TEXTO FORNECIDO —
A hidroxicloroquina e a cloroquina — drogas comumente usadas no tratamento da malária e apontadas, no início da pandemia da covid-19, como potencial terapia contra a doença — foram testadas em mais de 80 estudos clínicos registrados. Em culturas celulares, elas demonstraram inibir a infecção por Sars-CoV-2. Porém, a eficácia no tratamento de pacientes foi debatida, a ponto de a Organização Mundial da Saúde (OMS) suspender as pesquisas que financiava com essas drogas e de muitos países as retirarem do protocolo padrão.
Dois estudos publicados na edição desta semana da revista Nature acrescentam evidências de que essas substâncias não têm ação contra a covid-19. Em um deles, o pesquisador Roger Le Grand, da Universidade de Paris-Saclay, e colegas investigaram os efeitos do tratamento com hidroxicloroquina em macacos cynomolgus, um modelo de primata não humano da infecção por Sars-CoV-2.
A substância não mostrou atividade antiviral substancial, independentemente do momento do início do tratamento: antes da infecção, logo após ela ou tardiamente. Além disso, o uso desse medicamento antimalárico em combinação com a azitromicina, um antibiótico, também não teve efeito notável nos níveis de vírus nos macacos. “Nossas descobertas não apoiam o uso de hidroxicloroquina, sozinha ou em combinação com a azitromicina, como tratamento antiviral para covid-19 em humanos”, afirmaram os pesquisadores.

Registros do conjunto de dados:
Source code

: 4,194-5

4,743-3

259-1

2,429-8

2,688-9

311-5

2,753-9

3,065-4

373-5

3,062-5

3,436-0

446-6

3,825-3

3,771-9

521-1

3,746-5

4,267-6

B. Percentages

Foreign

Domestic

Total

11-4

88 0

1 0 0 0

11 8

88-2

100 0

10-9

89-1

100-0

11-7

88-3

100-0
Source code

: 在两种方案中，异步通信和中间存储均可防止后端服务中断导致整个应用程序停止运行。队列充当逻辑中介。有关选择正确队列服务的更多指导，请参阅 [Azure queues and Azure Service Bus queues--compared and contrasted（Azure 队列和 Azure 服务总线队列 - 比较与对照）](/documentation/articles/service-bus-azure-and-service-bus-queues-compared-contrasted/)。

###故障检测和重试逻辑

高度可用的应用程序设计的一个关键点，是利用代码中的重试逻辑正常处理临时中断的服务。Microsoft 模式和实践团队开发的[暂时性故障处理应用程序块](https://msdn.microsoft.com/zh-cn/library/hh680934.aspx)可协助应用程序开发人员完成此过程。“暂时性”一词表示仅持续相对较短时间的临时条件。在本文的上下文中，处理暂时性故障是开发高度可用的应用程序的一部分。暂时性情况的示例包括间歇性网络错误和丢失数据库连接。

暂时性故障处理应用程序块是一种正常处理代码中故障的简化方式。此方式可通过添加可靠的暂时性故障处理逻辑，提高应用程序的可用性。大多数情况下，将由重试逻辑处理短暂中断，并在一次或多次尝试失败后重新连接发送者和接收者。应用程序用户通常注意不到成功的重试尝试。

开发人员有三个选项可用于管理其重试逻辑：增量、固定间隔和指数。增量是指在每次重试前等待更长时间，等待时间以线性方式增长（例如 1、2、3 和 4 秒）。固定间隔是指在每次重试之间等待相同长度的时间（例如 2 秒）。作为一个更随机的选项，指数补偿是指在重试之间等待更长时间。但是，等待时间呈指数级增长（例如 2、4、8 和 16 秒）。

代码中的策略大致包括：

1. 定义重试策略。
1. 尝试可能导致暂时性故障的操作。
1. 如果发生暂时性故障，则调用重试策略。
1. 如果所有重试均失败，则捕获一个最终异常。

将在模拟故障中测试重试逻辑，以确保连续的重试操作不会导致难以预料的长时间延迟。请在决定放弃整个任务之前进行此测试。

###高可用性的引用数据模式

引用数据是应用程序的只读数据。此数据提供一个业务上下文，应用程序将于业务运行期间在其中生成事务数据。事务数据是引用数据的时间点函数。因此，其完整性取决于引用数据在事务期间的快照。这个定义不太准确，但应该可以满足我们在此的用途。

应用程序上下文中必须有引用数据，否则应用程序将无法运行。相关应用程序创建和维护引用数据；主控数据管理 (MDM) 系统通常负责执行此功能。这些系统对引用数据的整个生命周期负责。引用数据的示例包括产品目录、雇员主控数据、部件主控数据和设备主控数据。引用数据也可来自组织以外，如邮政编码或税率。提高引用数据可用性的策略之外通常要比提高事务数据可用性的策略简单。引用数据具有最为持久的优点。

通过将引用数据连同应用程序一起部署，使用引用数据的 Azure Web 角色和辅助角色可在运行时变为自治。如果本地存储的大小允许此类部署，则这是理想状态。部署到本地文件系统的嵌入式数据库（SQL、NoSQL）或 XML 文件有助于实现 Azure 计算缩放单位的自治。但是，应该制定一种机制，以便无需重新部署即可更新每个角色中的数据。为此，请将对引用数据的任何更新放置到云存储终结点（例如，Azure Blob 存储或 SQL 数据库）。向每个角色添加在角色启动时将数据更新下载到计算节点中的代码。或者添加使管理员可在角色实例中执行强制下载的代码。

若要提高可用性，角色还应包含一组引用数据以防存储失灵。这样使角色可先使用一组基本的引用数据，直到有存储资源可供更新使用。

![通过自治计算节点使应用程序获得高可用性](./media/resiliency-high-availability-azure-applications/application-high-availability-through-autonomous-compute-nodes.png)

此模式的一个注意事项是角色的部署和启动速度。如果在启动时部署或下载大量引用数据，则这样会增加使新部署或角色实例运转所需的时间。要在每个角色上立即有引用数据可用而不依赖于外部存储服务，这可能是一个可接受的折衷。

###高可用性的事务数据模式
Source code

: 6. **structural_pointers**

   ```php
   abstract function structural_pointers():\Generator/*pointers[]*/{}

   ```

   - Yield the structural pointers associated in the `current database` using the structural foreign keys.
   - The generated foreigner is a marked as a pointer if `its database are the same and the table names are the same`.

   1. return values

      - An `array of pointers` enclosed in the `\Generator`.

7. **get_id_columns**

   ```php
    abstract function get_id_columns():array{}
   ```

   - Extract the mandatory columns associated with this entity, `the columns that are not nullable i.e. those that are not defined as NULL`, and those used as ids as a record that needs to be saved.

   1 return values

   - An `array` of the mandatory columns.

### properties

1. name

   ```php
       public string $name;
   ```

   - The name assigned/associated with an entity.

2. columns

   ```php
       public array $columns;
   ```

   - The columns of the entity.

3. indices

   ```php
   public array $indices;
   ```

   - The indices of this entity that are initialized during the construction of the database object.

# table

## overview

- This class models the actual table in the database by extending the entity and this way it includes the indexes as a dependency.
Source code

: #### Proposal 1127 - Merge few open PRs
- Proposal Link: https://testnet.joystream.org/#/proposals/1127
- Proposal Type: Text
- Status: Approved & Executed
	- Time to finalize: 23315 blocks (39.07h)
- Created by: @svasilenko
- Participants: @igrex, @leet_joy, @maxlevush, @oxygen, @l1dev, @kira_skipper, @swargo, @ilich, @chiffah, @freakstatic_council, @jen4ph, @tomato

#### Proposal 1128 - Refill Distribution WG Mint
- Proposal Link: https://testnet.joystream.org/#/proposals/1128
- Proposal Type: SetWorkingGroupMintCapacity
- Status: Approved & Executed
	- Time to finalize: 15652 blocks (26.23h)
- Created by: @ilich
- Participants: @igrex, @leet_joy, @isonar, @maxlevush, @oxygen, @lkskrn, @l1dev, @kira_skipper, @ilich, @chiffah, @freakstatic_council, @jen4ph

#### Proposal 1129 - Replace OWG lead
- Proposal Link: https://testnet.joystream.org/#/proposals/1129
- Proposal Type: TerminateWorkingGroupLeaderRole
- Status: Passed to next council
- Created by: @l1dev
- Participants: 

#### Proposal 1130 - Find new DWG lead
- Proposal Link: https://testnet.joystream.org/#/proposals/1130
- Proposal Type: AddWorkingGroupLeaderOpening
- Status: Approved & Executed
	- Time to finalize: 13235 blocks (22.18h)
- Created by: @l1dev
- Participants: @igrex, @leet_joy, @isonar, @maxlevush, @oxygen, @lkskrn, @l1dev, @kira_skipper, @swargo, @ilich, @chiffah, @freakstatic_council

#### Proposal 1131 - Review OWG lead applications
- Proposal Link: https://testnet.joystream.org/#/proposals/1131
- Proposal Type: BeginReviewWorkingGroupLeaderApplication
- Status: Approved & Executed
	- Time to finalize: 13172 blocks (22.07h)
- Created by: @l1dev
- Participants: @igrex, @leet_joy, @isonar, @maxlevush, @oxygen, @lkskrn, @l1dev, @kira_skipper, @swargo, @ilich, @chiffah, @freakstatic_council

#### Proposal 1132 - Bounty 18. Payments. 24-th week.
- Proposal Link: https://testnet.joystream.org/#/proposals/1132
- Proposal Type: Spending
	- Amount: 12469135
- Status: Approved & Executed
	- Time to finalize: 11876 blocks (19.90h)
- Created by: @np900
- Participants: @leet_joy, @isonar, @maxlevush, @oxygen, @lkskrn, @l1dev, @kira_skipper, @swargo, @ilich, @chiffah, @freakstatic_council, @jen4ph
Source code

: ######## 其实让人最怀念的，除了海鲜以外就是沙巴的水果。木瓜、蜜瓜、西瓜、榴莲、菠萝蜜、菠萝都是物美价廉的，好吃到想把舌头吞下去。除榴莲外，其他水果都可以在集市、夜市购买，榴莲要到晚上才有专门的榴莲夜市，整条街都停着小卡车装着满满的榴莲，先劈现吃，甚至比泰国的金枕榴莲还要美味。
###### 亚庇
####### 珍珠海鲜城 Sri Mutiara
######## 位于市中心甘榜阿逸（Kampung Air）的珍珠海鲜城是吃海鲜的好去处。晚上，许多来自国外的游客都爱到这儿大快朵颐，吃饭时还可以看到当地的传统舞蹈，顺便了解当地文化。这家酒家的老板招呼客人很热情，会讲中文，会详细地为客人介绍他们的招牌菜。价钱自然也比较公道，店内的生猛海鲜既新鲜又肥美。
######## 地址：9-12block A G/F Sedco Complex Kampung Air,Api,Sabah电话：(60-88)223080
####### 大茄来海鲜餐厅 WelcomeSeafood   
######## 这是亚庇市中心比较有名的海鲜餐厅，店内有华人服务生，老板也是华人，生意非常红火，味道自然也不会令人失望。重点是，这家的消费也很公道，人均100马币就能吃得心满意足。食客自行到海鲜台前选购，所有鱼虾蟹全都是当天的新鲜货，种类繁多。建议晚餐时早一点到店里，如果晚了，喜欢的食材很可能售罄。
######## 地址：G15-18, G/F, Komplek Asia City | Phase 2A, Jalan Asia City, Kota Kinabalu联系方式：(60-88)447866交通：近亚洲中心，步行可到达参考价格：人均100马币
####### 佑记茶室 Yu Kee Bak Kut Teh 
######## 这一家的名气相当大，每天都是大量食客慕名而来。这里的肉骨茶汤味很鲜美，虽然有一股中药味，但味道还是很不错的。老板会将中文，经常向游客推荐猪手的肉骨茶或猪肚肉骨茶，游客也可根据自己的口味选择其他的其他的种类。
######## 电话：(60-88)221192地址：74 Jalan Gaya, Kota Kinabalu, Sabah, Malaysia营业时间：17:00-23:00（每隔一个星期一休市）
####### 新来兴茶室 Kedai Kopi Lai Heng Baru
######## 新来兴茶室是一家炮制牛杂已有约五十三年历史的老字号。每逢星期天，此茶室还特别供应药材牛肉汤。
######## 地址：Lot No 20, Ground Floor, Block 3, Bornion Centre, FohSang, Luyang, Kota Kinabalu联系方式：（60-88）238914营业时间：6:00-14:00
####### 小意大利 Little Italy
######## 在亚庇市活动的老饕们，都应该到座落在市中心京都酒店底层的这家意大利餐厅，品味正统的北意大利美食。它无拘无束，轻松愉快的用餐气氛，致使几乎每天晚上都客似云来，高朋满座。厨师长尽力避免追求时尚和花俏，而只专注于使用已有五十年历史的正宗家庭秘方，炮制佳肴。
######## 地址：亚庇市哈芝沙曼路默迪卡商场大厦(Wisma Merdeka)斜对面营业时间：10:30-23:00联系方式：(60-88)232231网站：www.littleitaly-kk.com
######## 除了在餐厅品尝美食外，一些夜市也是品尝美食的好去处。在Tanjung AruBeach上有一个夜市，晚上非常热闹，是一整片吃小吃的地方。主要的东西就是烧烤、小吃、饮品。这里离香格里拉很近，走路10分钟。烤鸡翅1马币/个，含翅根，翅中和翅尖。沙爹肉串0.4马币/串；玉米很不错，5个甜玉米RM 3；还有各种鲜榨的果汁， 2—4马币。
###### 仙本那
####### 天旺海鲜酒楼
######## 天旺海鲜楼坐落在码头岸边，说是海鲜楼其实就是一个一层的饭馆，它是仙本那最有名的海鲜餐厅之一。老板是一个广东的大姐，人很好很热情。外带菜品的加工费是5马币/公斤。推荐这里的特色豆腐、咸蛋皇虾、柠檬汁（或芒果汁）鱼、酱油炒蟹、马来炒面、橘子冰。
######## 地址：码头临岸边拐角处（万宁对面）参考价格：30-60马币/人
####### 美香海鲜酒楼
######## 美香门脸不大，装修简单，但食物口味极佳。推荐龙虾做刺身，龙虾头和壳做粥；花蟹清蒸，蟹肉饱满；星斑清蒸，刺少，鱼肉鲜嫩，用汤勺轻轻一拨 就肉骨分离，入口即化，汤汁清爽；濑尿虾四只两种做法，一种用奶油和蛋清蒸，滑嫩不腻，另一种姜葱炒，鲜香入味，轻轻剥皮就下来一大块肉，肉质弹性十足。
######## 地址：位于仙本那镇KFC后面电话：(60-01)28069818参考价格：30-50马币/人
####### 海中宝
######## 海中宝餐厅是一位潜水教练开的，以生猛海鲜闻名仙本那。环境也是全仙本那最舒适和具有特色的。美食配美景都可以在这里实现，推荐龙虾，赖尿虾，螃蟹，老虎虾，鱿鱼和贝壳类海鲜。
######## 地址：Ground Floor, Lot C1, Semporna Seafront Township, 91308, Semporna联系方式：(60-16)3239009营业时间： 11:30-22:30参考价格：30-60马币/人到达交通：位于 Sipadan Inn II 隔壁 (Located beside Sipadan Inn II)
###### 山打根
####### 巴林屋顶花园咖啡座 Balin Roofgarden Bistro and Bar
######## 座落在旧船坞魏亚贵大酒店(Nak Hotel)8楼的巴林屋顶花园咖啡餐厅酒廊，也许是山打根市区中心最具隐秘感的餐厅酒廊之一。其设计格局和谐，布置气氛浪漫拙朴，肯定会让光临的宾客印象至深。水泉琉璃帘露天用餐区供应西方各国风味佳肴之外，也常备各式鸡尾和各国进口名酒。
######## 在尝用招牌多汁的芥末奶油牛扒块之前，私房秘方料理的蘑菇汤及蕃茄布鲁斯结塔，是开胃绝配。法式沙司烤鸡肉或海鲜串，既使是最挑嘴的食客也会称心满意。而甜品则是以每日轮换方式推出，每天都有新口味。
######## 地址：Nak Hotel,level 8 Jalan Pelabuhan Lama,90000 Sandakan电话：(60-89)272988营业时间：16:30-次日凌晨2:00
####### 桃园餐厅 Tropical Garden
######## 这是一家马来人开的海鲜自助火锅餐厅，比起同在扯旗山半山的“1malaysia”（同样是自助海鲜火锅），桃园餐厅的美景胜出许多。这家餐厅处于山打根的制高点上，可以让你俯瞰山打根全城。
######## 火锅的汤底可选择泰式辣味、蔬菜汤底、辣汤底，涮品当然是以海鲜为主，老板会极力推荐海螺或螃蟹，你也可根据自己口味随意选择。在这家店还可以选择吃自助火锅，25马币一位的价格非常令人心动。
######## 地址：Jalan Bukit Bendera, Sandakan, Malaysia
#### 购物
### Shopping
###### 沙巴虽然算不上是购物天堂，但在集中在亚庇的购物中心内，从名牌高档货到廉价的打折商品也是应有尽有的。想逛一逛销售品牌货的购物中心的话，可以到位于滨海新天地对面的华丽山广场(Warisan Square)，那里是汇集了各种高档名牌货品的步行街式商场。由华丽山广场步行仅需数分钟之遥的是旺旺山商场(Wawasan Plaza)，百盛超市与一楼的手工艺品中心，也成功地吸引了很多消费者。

TAREFA — Reproduza na íntegra, sem nenhuma alteração, o texto sobre a hidroxicloroquina e a covid-19.

SUA RESPOSTA —
A hidroxicloroquina e a cloroquina — drogas comumente usadas no tratamento da malária e apontadas, no início da pandemia da covid-19, como potencial terapia contra a doença — foram testadas em mais de 80 estudos clínicos registrados. Em culturas celulares, elas demonstraram inibir a infecção por Sars-CoV-2. Porém, a eficácia no tratamento de pacientes foi debatida, a ponto de a Organização Mundial da Saúde (OMS) suspender as pesquisas que financiava com essas drogas e de muitos países as retirarem do protocolo padrão.
Dois estudos publicados na edição desta semana da revista Nature acrescentam evidências de que essas substâncias não têm ação contra a covid-19. Em um deles, o pesquisador Roger Le Grand, da Universidade de Paris-Saclay, e colegas investigaram os efeitos do tratamento com hidroxicloroquina em macacos cynomolgus, um modelo de primata não humano da infecção por Sars-CoV-2.
A substância não mostrou atividade antiviral substancial, independentemente do momento do início do tratamento: antes da infecção, logo após ela ou tardiamente. Além disso, o uso desse medicamento antimalárico em combinação com a azitromicina, um antibiótico, também não teve efeito notável nos níveis de vírus nos macacos. “Nossas descobertas não apoiam o uso de hidroxicloroquina, sozinha ou em combinação com a azitromicina, como tratamento antiviral para covid-19 em humanos”, afirmaram os pesquisadores.